Her defasına lanetledik, kınadık. Ama bir arpa boyu yol gidemedik. Hiçbir önlem alınmadı, hiçbir şey değişmedi. Futboldaki kaos ve kavga sonunda hakem Halil Umut Meler’in yüzünde patladı. Bunda kimlerin mi payı var? Futbolu bir spor ve eğlence olarak görmeyen, sadece başarıya endekslenmiş (Vur-kır-parçala, bu maçı kazan) diyen seyircinin. Her pozisyonda hakemin etrafını sarıp itiraz eden ve tribünleri galeyana getiren futbolcunun. Kendini geliştirmeyen hakemin. Her kötü sonuçta kendi başarısızlığını örtmek için hakemlere, rakip kulübe ve federasyona yüklenip taraftarının gözünü boyamaya çalışan yöneticinin. Hiçbir radikal karar almayan, sadece günü kurtarmaya çalışan Futbol Federasyonunun. Futbola siyaseti bulaştıran politikacıların. Raiting ve tiraj uğruna kulüp amigoluğuna soyunmuş spor medyasının.

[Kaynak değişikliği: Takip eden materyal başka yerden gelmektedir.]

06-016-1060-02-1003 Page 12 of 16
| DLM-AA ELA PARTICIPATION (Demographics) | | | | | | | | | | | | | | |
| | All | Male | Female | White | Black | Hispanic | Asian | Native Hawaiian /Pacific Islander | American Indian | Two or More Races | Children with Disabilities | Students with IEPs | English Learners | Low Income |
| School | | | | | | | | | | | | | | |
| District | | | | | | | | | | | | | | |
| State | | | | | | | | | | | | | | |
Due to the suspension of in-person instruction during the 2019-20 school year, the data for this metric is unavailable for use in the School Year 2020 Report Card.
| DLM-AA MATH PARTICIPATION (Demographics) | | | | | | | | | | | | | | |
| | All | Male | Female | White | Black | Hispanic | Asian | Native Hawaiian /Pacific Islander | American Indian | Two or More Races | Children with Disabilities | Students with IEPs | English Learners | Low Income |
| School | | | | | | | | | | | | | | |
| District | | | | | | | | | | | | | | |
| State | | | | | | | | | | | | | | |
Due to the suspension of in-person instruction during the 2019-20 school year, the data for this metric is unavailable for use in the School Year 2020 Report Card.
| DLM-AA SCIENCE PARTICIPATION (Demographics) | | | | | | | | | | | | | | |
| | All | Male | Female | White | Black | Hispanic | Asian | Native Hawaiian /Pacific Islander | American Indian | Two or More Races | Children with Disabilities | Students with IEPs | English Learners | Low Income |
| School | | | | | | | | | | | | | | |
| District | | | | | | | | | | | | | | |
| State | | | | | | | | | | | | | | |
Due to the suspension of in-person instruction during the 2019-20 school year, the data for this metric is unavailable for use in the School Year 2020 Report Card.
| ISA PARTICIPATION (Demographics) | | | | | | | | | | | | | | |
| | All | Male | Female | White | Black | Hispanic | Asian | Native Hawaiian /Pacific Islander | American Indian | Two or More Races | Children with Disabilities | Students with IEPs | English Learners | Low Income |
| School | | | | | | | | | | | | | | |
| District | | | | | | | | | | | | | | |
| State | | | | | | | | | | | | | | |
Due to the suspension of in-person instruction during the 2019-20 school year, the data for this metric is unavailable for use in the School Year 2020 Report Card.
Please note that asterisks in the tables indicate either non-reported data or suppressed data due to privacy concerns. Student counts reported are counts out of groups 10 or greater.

Artık yeter! Türkiye Spor Yazarları Derneği olarak kendimize de pay biçerek bu bir milat olsun diyor ve düğmeye basılmasını talep ediyoruz. Artık Türk futbolunda yeni bir sayfa açılmasını istiyoruz. Hangi kesim olursa olsun, bunu yapmayanların artık peşinde olacağımızı kamuoyunun bilmesini istiyoruz.
Tekrar ediyoruz. Lanetleme, kınama devri geride kalmıştır. Devir hep birlikte eli taşın altına sokma devridir. Biz sonuna kadar varız. Ya siz?

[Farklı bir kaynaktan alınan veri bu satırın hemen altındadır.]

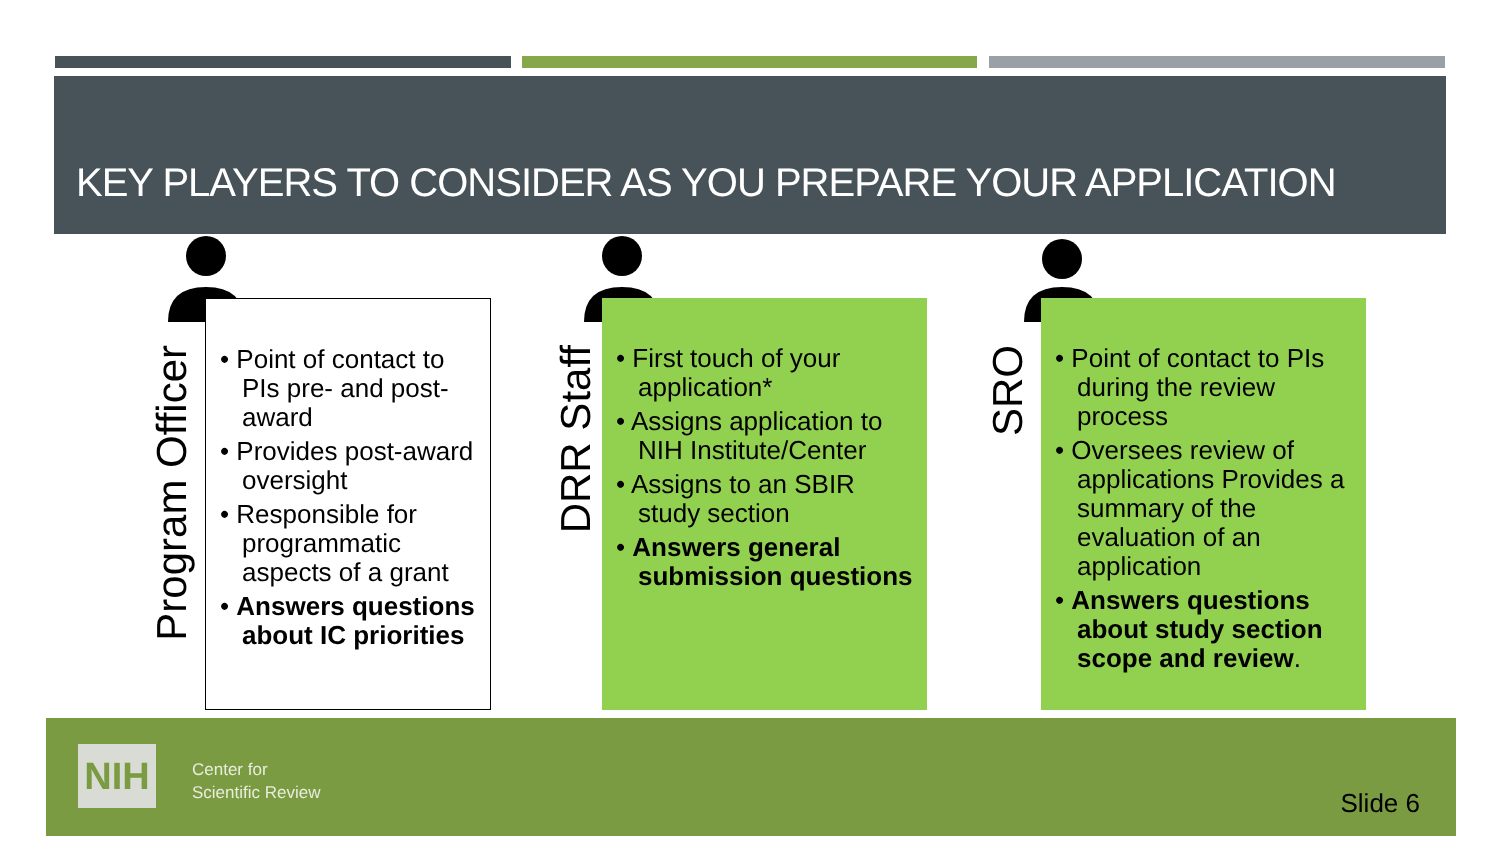KEY PLAYERS TO CONSIDER AS YOU PREPARE YOUR APPLICATION
Program Officer
• Point of contact to PIs pre- and post-award
• Provides post-award oversight
• Responsible for programmatic aspects of a grant
• Answers questions about IC priorities
DRR Staff
• First touch of your application*
• Assigns application to NIH Institute/Center
• Assigns to an SBIR study section
• Answers general submission questions
SRO
• Point of contact to PIs during the review process
• Oversees review of applications Provides a summary of the evaluation of an application
• Answers questions about study section scope and review.
NIH
Center for
Scientific Review
Slide 6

Malumunuz pazartesi akşamı Ankaragücü-Rizespor maçından sonra yaşananlar Türk futbol tarihine kara leke olarak yazıldı. Maçtan sonra Ankaragücü Başkanı Faruk Koca, sahaya girerek hakem Halil Uğur Meler’i yumrukladı. Yumruğun etkisiyle yere düşen Meler’i Başkan’ın yanındaki kişiler de tekmeledi. Görüntüleri izlerken kanım dondu. Nasıl böyle bir şey olur dedim? Ancak çarşambanın gelişi perşembeden belliydi. Yani kulüp başkanları, yöneticilerin son haftalardaki açıklamaları böyle bir olayın yaşanacağını bize gösteriyordu. Sonunda olan oldu dünyaya rezil olduk. Başkan Koca cezaevine girdi, hakem Meler hastanelik oldu. Ligler süresiz ertelendi, Türk futbolu büyük bir yara aldı. Kınamalar arka arkaya yapıldı.

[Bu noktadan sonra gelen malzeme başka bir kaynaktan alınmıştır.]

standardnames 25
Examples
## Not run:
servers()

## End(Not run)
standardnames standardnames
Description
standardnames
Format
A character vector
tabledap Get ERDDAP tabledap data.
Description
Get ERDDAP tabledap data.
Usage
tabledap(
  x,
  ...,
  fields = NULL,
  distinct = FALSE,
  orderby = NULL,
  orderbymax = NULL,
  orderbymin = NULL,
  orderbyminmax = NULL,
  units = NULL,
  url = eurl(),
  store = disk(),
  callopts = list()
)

Türkiye Spor Yazarları Derneği Genel Merkezi’nin bildirisi en dikkat çekici olandı. Açıklamasını da yazımın girişinde olduğu gibi verdim. Maalesef bu olayların yaşanmasında hepimizin suçu var. Kimse kendisini bundan sıyıramaz. Umarım ve dilerim bu bize ders olur, milat olur.